Offline upgrade of IBM Cloud Pak for Watson AIOps
Use these instructions to upgrade IBM Cloud Pak® for Watson AIOps 3.7.0 or later to 4.1.0.
This procedure can be used on an offline deployment of IBM Cloud Pak for Watson AIOps 3.7.0 or later, and can still be used if the deployment has had hotfixes applied. If you have an online deployment, follow the instructions in Upgrading IBM Cloud Pak for Watson AIOps (online).
Before you begin
- Ensure that you are logged in to your Red Hat® OpenShift® Container Platform cluster with
oc login
for any steps that use the OpenShift command-line interface (CLI). - Red Hat OpenShift Container Platform requires a user with
cluster-admin
privileges for the following operations:
Warnings:
- Custom patches, labels, and manual adjustments to IBM Cloud Pak for Watson AIOps resources are lost when IBM Cloud Pak for Watson AIOps is upgraded, and must be manually reapplied after upgrade. For more information, see Manual adjustments are not persisted.
- If you previously increased the size of the Kafka PVC directly, then you must follow the correct procedure that is supplied in Increasing the Kafka PVC to ensure that the size is updated by the operator. Failure to do so before upgrading IBM Cloud Pak for Watson AIOps causes the operator to attempt to restore a lower default value for the Kafka PVC, and causes an error in your IBM Cloud Pak for Watson AIOps deployment.
Restrictions:
- You cannot use these instructions to upgrade deployments of IBM Cloud Pak for Watson AIOps 3.6.2 or earlier. For example, you cannot upgrade from IBM Cloud Pak for Watson AIOps 3.6.0 or 3.6.2 to 4.1.0.
- The upgrade cannot be removed or rolled back.
- If you are planning to upgrade to Red Hat OpenShift Container Platform 4.12 as part of an upgrade to IBM Cloud Pak for Watson AIOps 4.1.0, you must complete the IBM Cloud Pak for Watson AIOps upgrade before you upgrade to Red Hat OpenShift Container Platform 4.12.
Upgrade procedure
Follow these steps to upgrade your offline IBM Cloud Pak for Watson AIOps deployment.
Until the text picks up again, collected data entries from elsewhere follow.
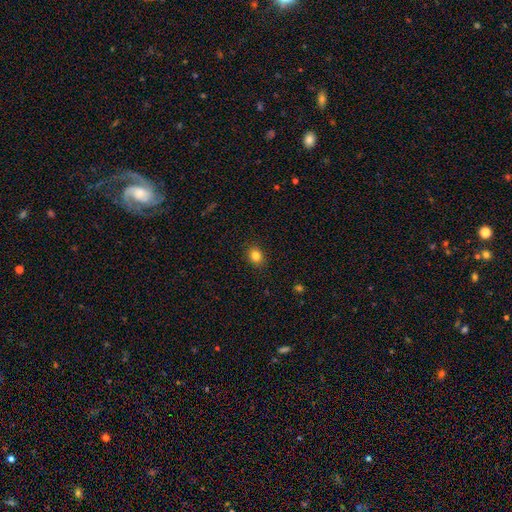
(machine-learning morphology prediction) Q: Smooth or featured?
A: smooth (83%); runner-up: star or artifact (11%)
Q: How rounded?
A: round (58%); runner-up: in between (41%)
Q: Merging?
A: none (89%); runner-up: minor disturbance (8%)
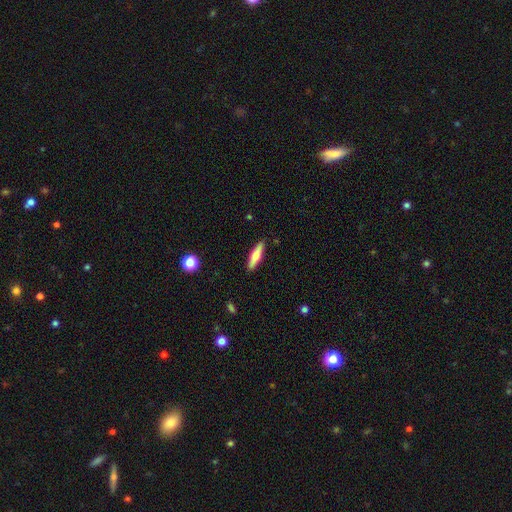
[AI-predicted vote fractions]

- Ensure cluster readiness
- Download CASE files
- Mirror images
- Update the catalog
- Update foundational services
- Scale down AIOpsEdge and AIOps orchestrator
- Create a network policy for log anomaly detection
- Update the operator subscription
- Verify the deployment
- Increase Kafka storage size
- Post upgrade actions
1. Ensure cluster readiness
Recommended: Take a backup before upgrading. For more information, see Backup and restore.
-
Ensure that your cluster still meets all of the prerequisites for an air-gapped deployment.
In IBM Cloud Pak for Watson AIOps 4.1.0, the storage requirements for Kafka have increased to 300 GB (3 persistent volumes (PVs) of 100 GB each) for production deployments, and to 60 GB for starter deployments. Your PVs are already configured with volume expansion enabled, as stated in the Storage class requirements, but you must ensure that there is adequate space for the Kafka PVs to expand before you commence upgrade. You will run the command to increase the storage allocation for Kafka in step 10, Increase Kafka storage size.
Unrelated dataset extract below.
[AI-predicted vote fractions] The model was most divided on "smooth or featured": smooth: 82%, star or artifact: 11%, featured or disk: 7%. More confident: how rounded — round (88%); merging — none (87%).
Review the steps for your installation approach:
- Bastion host: Prerequisites
- Portable device: Prerequisites
Note: IBM Cloud Pak for Watson AIOps requires that Red Hat OpenShift Container Platform mmust be version 4.10.46 or higher.
-
Install the IBM Catalog Management Plug-in for IBM Cloud Pak®, if you do not have it installled yet.
-
Bastion host: Install the IBM Catalog Management Plug-in for IBM Cloud Pak®.
-
Portable device: Install the IBM Catalog Management Plug-in for IBM Cloud Pak®.
-
-
Download scripts.
-
Download the prerequisite checker script and copy it to your air-gapped environment.
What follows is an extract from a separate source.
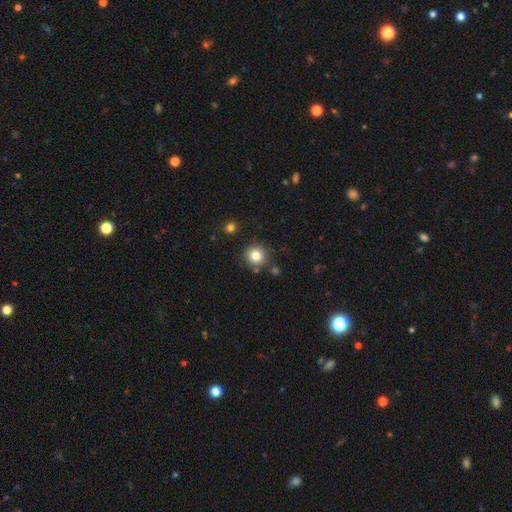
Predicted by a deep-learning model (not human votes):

For more information about the script, including how to download and run it, see github.com/IBM
.
-
Download the Common Services upgrade script,
upgrade_common_services_airgap.sh
, and copy it to your air-gapped environment.For more information about the script, including how to download and run it, see github.com/IBM
.
-
Download the IBM Cloud Pak for Watson AIOps uninstall and cleanup script, and copy it to your air-gapped environment.
For more information about the script, including how to download and run it, see github.com/IBM
.
-
(Optional) Download the status checker script, and copy it to your air-gapped environment.
For more information about the script, including how to download and run it, see github.com/IBM
. The status checker script can be used in step 9. Verify the deployment to give information about the status of your deployment. The use of this script is optional, as status can be found directly from the
ibm-aiops-orchestrator
custom resource.
-
-
Run the IBM Cloud Pak for Watson AIOps prerequisite checker script.
Run the prerequisite checker script to ensure that your Red Hat OpenShift Container Platform cluster is correctly set up for an IBM Cloud Pak for Watson AIOps upgrade. When you run the prerequisite checker script, you must run the script in the same project (namespace) that IBM Cloud Pak for Watson AIOps is installed in.
2. Download CASE files
On your OpenShift cluster, rerun step 2 of the air-gap installation procedure Set environment variables and download CASE files to download the latest CASE files.
Follow the steps for your installation approach:
-
Bastion host: Download the CASE
-
Portable device: Download the CASE
3. Mirror images
Rerun step 3 of the air-gap installation procedure to mirror the updated images to the offline registry.
Follow the steps for your installation approach:
-
Bastion host: Mirror images
-
Portable device: Mirror images
4. Update the catalog
Rerun step 5.1 of the air-gap installation procedure Create the catalog source to update your catalog source.
Follow the steps for your installation approach:
-
Bastion host: Create the catalog source
-
Portable device: Create the catalog source
5. Update foundational services
IBM Cloud Pak® foundational services, which is part of your IBM Cloud Pak for Watson AIOps deployment, must be at version 3.23 or higher before you upgrade IBM Cloud Pak for Watson AIOps.
Use the following steps to verify that your ibm-common-service-operator
subscription is set to version 3.23 or higher, and to set it to a qualifying version if it is not.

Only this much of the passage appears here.